**Problem description**
Quote exactly and only this range of lines in the data below: the line that holds "## Background - The" to the line that holds "Mainframe computers are", both included.

(Saved entries)
=======

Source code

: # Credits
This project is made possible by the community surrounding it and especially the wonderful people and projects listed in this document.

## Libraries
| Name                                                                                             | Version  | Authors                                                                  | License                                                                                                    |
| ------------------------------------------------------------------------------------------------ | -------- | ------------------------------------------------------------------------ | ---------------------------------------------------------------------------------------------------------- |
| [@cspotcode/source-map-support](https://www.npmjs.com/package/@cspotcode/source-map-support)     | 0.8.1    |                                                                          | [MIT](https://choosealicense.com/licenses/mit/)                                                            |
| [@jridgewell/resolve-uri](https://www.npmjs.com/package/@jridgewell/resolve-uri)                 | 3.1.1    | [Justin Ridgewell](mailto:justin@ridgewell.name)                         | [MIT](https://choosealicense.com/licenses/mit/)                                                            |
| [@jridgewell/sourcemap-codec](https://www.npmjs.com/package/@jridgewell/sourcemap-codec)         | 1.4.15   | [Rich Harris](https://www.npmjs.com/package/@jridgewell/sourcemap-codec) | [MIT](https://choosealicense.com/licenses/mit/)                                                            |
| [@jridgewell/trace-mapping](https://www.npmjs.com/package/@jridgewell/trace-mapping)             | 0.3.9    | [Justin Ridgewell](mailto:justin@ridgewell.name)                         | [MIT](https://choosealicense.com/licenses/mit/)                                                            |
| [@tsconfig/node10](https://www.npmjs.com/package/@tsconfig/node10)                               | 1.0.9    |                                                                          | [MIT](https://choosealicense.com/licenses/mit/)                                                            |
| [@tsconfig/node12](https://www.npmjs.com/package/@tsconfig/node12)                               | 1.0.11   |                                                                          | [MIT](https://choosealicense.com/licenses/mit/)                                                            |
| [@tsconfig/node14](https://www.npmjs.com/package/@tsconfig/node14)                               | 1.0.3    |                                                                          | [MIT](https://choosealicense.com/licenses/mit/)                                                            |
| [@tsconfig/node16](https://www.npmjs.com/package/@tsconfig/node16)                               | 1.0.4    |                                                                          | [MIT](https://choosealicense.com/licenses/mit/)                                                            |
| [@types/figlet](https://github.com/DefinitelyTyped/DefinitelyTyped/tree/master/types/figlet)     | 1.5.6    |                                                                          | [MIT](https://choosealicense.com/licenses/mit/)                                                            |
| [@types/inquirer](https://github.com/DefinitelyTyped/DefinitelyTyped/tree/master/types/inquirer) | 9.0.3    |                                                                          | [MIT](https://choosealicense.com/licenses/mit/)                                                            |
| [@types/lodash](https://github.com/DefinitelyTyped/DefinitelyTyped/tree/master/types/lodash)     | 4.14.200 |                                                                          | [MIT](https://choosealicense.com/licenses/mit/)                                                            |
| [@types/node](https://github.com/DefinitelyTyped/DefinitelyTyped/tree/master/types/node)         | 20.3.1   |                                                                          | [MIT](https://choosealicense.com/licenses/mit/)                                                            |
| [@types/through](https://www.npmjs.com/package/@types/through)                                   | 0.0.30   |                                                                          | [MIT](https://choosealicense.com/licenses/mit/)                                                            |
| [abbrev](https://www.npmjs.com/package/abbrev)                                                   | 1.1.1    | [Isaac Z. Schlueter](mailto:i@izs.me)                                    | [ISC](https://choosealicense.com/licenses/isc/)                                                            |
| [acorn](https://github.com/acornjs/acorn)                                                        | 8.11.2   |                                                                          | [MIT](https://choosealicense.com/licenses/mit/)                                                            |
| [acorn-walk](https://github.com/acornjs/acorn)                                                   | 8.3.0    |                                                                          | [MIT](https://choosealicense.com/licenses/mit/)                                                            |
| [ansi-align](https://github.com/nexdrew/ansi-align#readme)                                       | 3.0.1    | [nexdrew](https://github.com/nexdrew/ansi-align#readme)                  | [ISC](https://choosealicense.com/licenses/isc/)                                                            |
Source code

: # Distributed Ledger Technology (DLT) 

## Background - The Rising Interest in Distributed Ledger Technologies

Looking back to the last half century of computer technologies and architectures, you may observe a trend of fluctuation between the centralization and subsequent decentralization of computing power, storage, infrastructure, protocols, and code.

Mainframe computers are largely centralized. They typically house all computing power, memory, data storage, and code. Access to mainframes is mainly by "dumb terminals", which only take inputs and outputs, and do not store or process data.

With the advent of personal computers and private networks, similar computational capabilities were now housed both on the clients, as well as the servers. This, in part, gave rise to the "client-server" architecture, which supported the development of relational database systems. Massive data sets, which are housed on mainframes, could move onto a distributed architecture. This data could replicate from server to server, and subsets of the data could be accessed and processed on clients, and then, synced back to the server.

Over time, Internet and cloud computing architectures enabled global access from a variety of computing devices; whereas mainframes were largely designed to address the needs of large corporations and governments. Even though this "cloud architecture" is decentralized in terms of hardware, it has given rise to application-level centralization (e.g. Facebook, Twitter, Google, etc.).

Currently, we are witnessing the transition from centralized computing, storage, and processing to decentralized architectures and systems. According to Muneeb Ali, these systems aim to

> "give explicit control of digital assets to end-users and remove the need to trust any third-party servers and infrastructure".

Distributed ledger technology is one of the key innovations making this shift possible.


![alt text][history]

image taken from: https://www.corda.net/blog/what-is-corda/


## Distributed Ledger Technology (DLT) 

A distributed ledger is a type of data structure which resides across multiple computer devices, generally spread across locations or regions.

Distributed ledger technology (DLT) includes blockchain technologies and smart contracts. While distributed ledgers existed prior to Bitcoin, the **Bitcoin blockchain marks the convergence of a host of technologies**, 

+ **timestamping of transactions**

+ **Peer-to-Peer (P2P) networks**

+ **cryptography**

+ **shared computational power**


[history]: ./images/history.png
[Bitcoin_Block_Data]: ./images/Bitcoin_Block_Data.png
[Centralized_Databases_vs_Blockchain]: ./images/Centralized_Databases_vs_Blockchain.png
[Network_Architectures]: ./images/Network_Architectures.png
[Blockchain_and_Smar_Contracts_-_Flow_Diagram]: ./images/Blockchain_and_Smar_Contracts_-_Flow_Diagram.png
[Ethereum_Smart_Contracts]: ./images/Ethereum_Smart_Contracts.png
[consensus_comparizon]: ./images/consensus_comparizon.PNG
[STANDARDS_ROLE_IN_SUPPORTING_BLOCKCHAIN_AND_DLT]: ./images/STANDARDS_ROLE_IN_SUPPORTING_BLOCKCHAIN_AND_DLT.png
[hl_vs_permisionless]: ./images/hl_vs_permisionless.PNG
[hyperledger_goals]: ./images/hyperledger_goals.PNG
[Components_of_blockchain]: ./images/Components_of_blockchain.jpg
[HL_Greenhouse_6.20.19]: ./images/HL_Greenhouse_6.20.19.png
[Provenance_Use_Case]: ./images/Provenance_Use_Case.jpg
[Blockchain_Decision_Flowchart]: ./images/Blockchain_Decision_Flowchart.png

=======

**Output for this task**
## Background - The Rising Interest in Distributed Ledger Technologies

Looking back to the last half century of computer technologies and architectures, you may observe a trend of fluctuation between the centralization and subsequent decentralization of computing power, storage, infrastructure, protocols, and code.

Mainframe computers are largely centralized. They typically house all computing power, memory, data storage, and code. Access to mainframes is mainly by "dumb terminals", which only take inputs and outputs, and do not store or process data.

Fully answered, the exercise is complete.